По телу Фрэнка прошла сладкая судорога, разом смывая се страхи и накопившуюся усталость. Услышав столь заветные, совершенно нежданные сейчас слова, все его нервы оголились, проросли из тела, точно побеги молодой весенней травы. Возбуждение затопило всё нутро, гулко толкнувшись в голову, стирая все мысли, затуманивая взгляд. Он хотел быть с Джерардом сейчас так сильно, что почти физическая боль разрывала сердце, разбрызгивая его разноцветным конфетти леденцов монпансье.
Отстранившись, поймав чуть виноватый, но всё такой же жаркий взгляд Джерарда, он наклонился ближе и встретился с влажными, обкусанными губами. Внутренности словно перетряхнуло от нежности этого кроткого поцелуя. Кроткого до тех пор, пока Джерард, глубоко вдохнув, не впился в его губы, даря самый жаркий, страстный, необузданный поцелуй в жизни. Фрэнк вцепился в его затылок со стянутыми лентой волосами, удерживая, принуждая быть более настойчивым, лишая всякой возможности отстраниться. Его разбитую губу и щёку саднило от жадного поцелуя, но боль была нужной, сладчайшей, напоминающей о том, что происходящее — не сон и не очередная ночная фантазия. Кажется, в экипаже стало слишком жарко, пот потёк под рясой по позвоночнику, и Фрэнк вздрогнул от этого ощущения.

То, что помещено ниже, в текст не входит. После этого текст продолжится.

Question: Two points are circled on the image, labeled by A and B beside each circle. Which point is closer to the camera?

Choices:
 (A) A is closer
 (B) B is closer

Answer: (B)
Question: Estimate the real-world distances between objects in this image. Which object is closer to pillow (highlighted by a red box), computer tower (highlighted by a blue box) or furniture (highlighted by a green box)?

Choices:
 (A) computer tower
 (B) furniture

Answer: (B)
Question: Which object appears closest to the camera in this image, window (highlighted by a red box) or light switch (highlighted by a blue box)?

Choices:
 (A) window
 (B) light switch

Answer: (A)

Джерард ласкал его рот изнутри влажным, безумно горячим языком, скользя руками по телу, но вдруг остановился и, выдохнув, оторвался от тёмно-алых зацелованных губ.

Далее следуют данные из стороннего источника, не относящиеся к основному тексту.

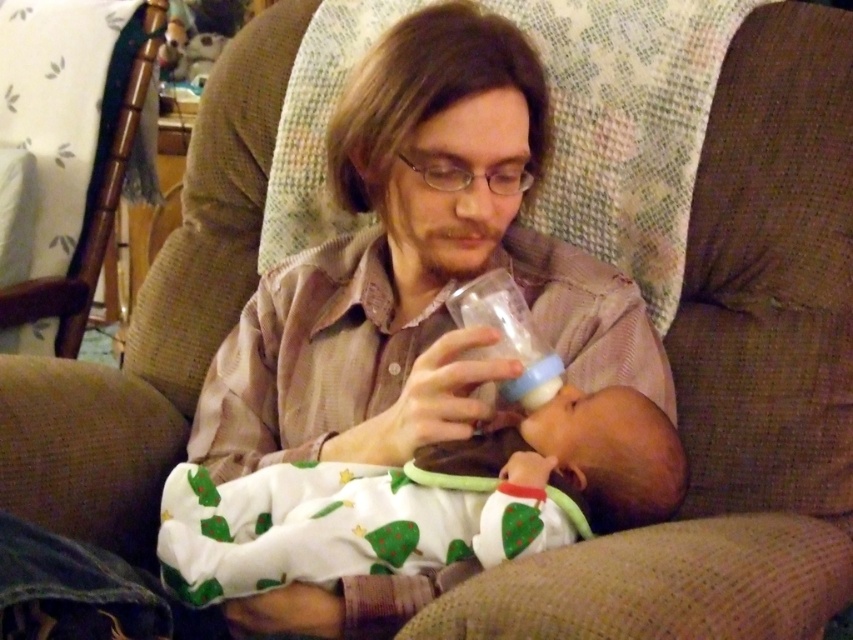
You are a photographer standing 3 feet away from the scene. You want to take a closeup photo of the white soft fabric baby at center. Is the baby within your camera range if the camera can focus as close as 30 inches?

The white soft fabric baby at center is 31.06 inches away from the viewer. Since the camera can focus as close as 30 inches, the baby is slightly beyond the minimum focus distance. Therefore, the camera may not be able to focus properly on the baby for a closeup.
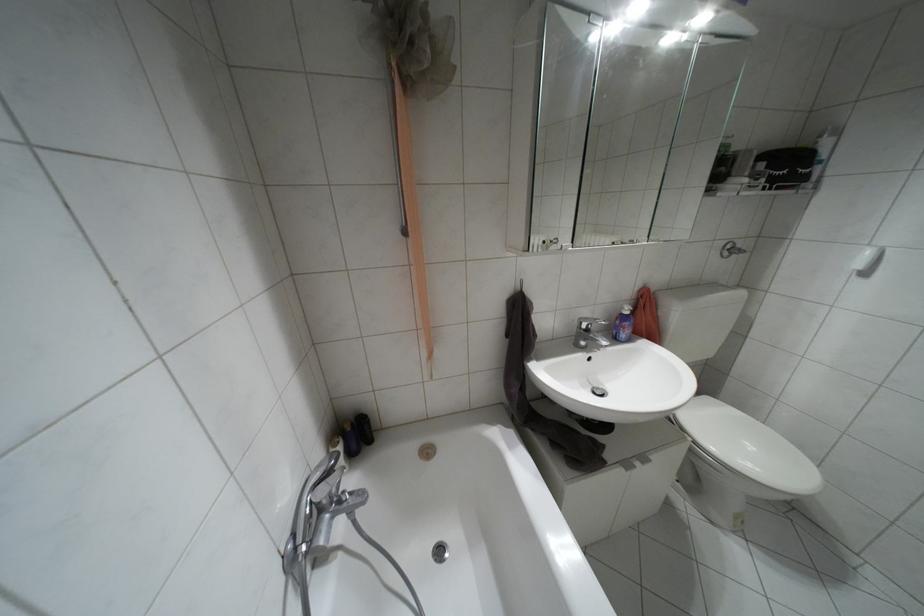
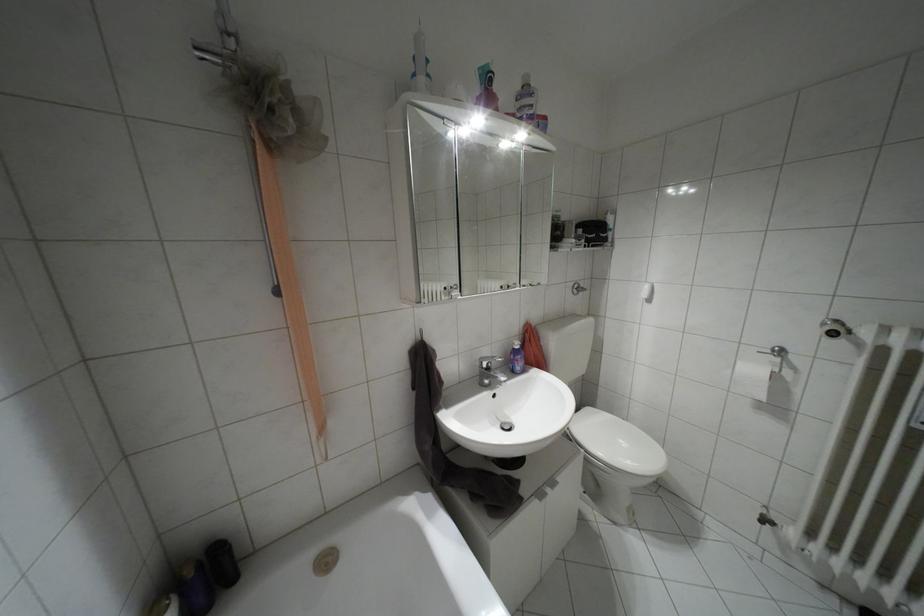
Question: What movement of the cameraman would produce the second image?

Choices:
 (A) Left
 (B) Right
 (C) Forward
 (D) Backward

Answer: (B)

— Нет, Фрэнки, мальчик мой… нам надо остановиться сейчас. Ты весь изранен, а я… Я словно животное, схожу с ума от запаха крови, уплываю от одного взгляда на тебя такого. Теряю всякий рассудок, сам превращаюсь в старика-извращенца… Это… ужасно, — Джерард рвано дышал, взгляд его был рассеянным, а слова вылетали точно помимо воли: он до сих пор сжимал его талию в своих объятиях.
И Фрэнк улыбнулся. Это было время заявить о себе. Заявить о том, что и он имеет собственную волю и желания. И сейчас его воля была в том, чтобы оказаться так близко к Джерарду, как только можно. В том, чтобы забыть всю грязь, смыв её потоком любви.